TASK ITEM: Repeat verbatim, and only, the lines of the data below, beginning at the line that contains "en GALGAS, un" and stopping after the line that contains "sur 32 bits~;".

[Saved entries]
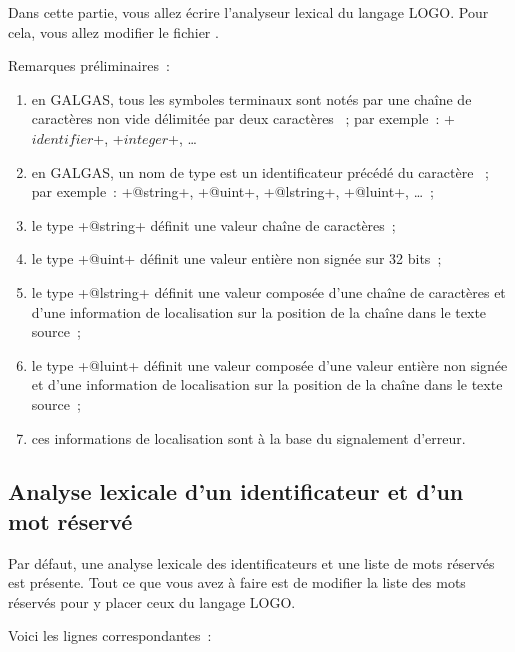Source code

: Dans cette partie, vous allez écrire l’analyseur lexical du langage LOGO. Pour cela, vous allez modifier le fichier .

Remarques préliminaires~:
\begin{enumerate}
  \item en GALGAS, tous les symboles terminaux sont notés par une chaîne de caractères non vide délimitée par deux caractères \tpp{\$}~; par exemple~: \ggs+$identifier$+, \ggs+$integer$+, … 
  \item en GALGAS, un nom de type est un identificateur précédé du caractère ~; par exemple~: \ggs+@string+, \ggs+@uint+, \ggs+@lstring+, \ggs+@luint+, …~;
  \item le type \ggs+@string+ définit une valeur chaîne de caractères~;
  \item le type \ggs+@uint+ définit une valeur entière non signée sur 32 bits~;
  \item le type \ggs+@lstring+ définit une valeur composée d'une chaîne de caractères et d'une information de localisation sur la position de la chaîne dans le texte source~;
  \item le type \ggs+@luint+ définit une valeur composée d'une valeur entière non signée et d'une information de localisation sur la position de la chaîne dans le texte source~;
  \item ces informations de localisation sont à la base du signalement d'erreur.
\end{enumerate}

\subsection{Analyse lexicale d'un identificateur et d'un mot réservé}

Par défaut, une analyse lexicale des identificateurs et une liste de mots réservés est présente. Tout ce que vous avez à faire est de modifier la liste des mots réservés pour y placer ceux du langage LOGO.

Voici les lignes correspondantes~:


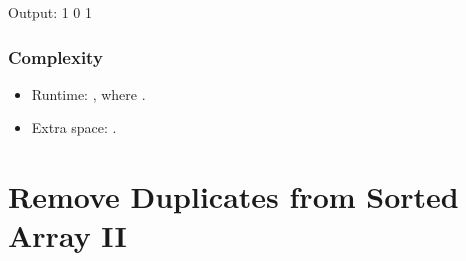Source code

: \documentclass[letterpaper,12pt,english]{book}
\begin{document}
\begin{sphinxVerbatim}[commandchars=\\\{\}]
\end{sphinxVerbatim}

\begin{sphinxVerbatim}[commandchars=\\\{\}]
Output:
1
0
1
\end{sphinxVerbatim}


\subsubsection{Complexity}
\label{\detokenize{Sorting/04_SORT_729_My_Calendar_I:id2}}\begin{itemize}
\item {} 
\sphinxAtStartPar
Runtime: , where .

\item {} 
\sphinxAtStartPar
Extra space: .

\end{itemize}

\sphinxstepscope


\section{Remove Duplicates from Sorted Array II}
\label{\detokenize{Sorting/04_SORT_80_Remove_Duplicates_from_Sorted_Array:remove-duplicates-from-sorted-array-ii}}\label{\detokenize{Sorting/04_SORT_80_Remove_Duplicates_from_Sorted_Array::doc}}
\end{document}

EXERCISE ANSWER:
  \item en GALGAS, un nom de type est un identificateur précédé du caractère ~; par exemple~: \ggs+@string+, \ggs+@uint+, \ggs+@lstring+, \ggs+@luint+, …~;
  \item le type \ggs+@string+ définit une valeur chaîne de caractères~;
  \item le type \ggs+@uint+ définit une valeur entière non signée sur 32 bits~;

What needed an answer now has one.